What spindle for CNC mill ?

Just checked with the customer service people of the maker in China ( seems that they are always online BTW ), the CNC-M45 canNOT do rigid taping. It can surely do thread milling though. In the Chinese webpage, the machine has hand wheels and allows switching between manual mode and CNC mode so conventional tapping should be limited to manual mode only.

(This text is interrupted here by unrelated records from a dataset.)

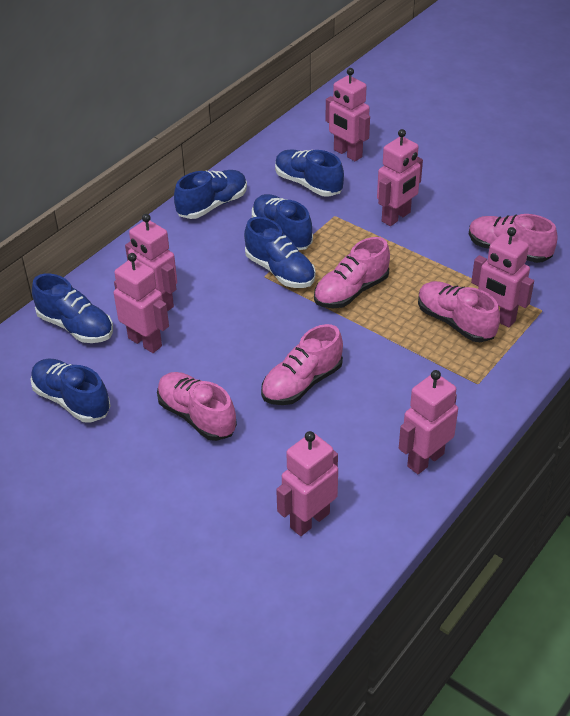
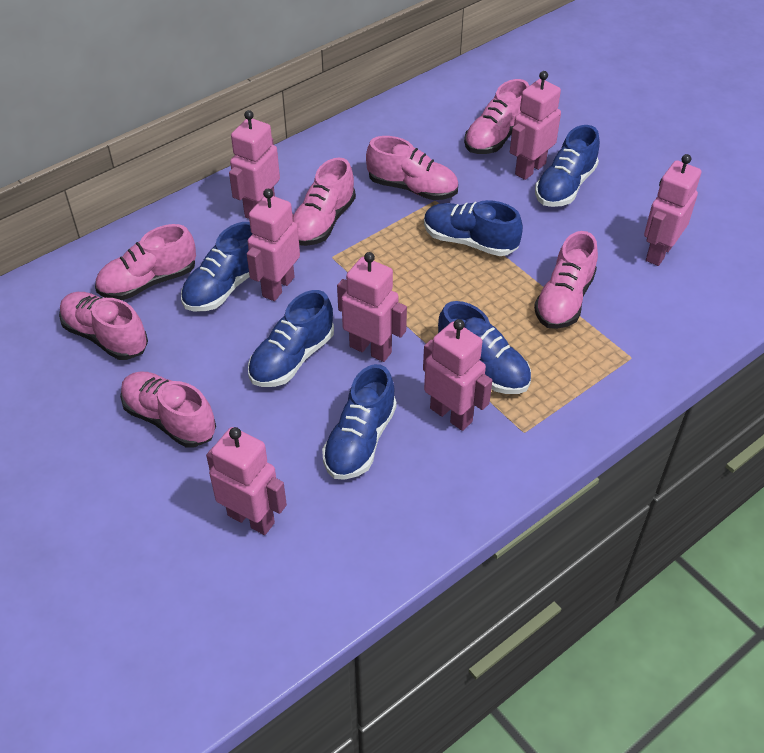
pink shoe: 5 -> 7

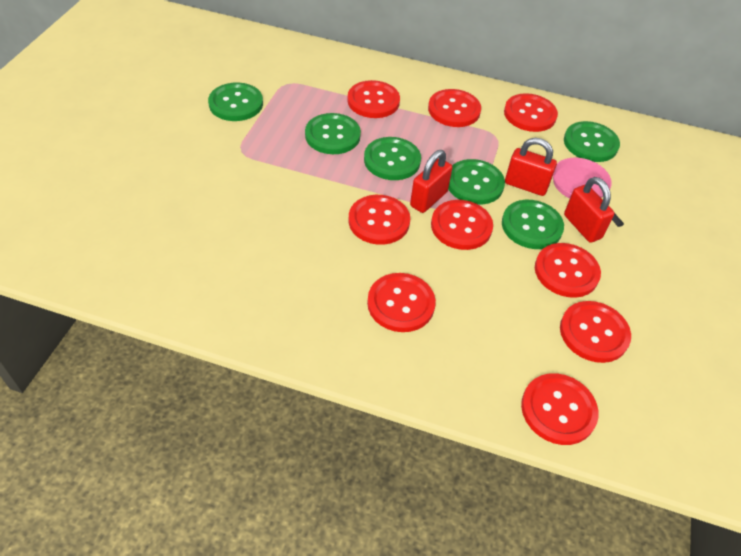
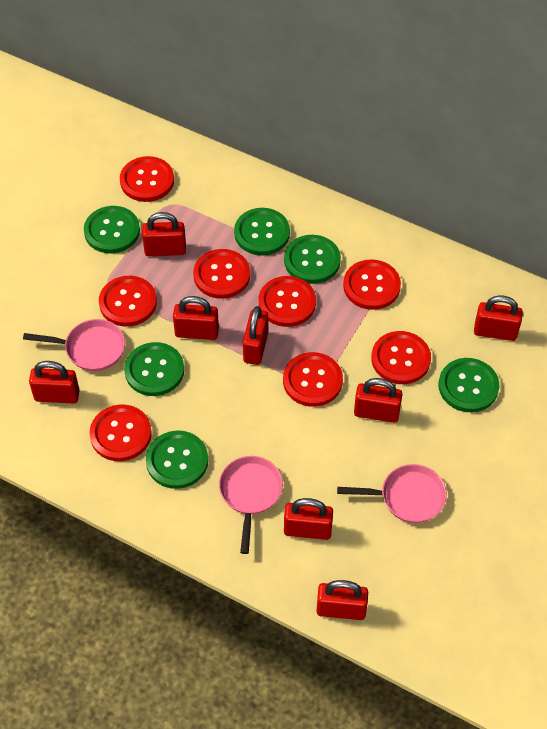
pink pan: 1 -> 3
red button: 9 -> 8
red padlock: 3 -> 8

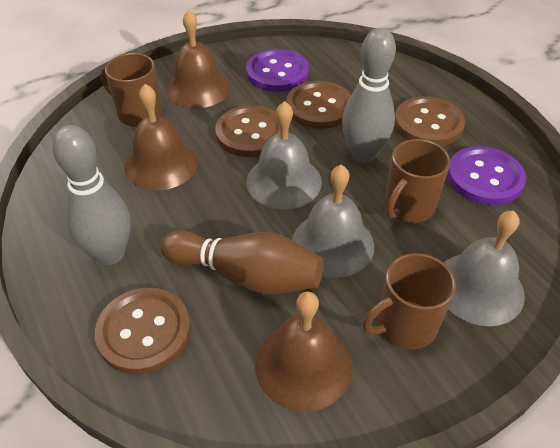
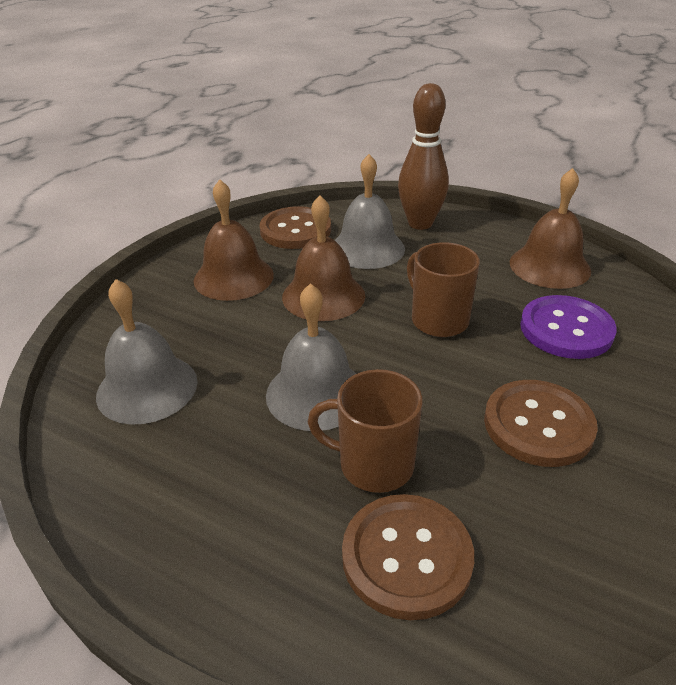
brown button: 4 -> 3
brown mug: 3 -> 2
grey bowling pin: 2 -> 0
purple button: 2 -> 1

Yes, I had to take my mill partially apart to get into my shop are. It was some work, but my machine is probably twice as heavy as your proposed machine. The X-table had to come off just to fit in the doorway. The base was already off the machine so I move the base vs mill separately. I did built a plate with casters on it to roll the machine around. It was built in such a way the I could first attach the casters on just the mill and move it into place and then put it on the cast iron stand and move it. Once in the room I lifted the mill onto the base which was already on the casters. I then put the X-table back on the mill. Two people could have lift it into place by hand, but I used the hoist. I did borrow an engine hoist to get the disassembled mill up a few steps into my walkout basement shop. I left the casters on the machine so that I could roll it about if need be. HOwever, I block it up off the caster when it use. FYI. Here is a picture of the machine taken just after puttting it back to gether.
I designed the dolly plates to fit and bolt to the mill base (drilled holes and tapped into the base) after the wheels were bolted to the plates... and this still allow me room to slide my auto floor jack under each end to lift it slightly for the blocking. Here is an early picture of the installation. https://www.hobby-machinist.com/attachments/pm940m-cnc-front-i520-jpg.274812/

Wrt. to hand wheels. The web site says the machine will have stepper motors. I have hand cranks and steppers on my CNC Mill also, but do no use them to try to cut things. Steppers have permanent magnets built in to operate and so the motor cogs (jerks, jumps, etc.) at each full step. Typically this is 200 steps per revolution. This cogging also represents the position holding strength when the motors are powered down and this is what is suppose to hold the z-axis in position (rather than the z-axis falling when the power is off.) My machine's Z-axis is so heavy the the vertical actually slowing falls, unwinds the lead screw, when the power is off. So I have to lock it somehow before turning the power off. The machine you are looking at has break so falling should not be a concern. Likewise, the steppers are specified to have closed loop control. It is not clear what is meant by this so you should check on it. Perhaps simply a optical encoder? They may not really be stepper motors but most likely they are due to cost. But, they might be some hybrid technology.

The reason I mention this because you plan to use the manual cranks to cut when not using the CNC feature (power off to the steppers). However this cogging limits you ability to stop the motion at exact position. You feel each cog step. The only way to get around this is to manually disconnect the steppers. So you really only use the hand cranks for moving the x or y when doing motion that is limited to steps and even then it is not a good feeling. Suppose your lead screw threads are 5 threads per inch and 200 steps (1.8 degree) per revolution. That would seem to be 1000 positions per inch of travel at best.

By the way, Mach3 only runs on a 32 bit windows-7 or before OS. You should check up on whether or not they would recommend using Mach4.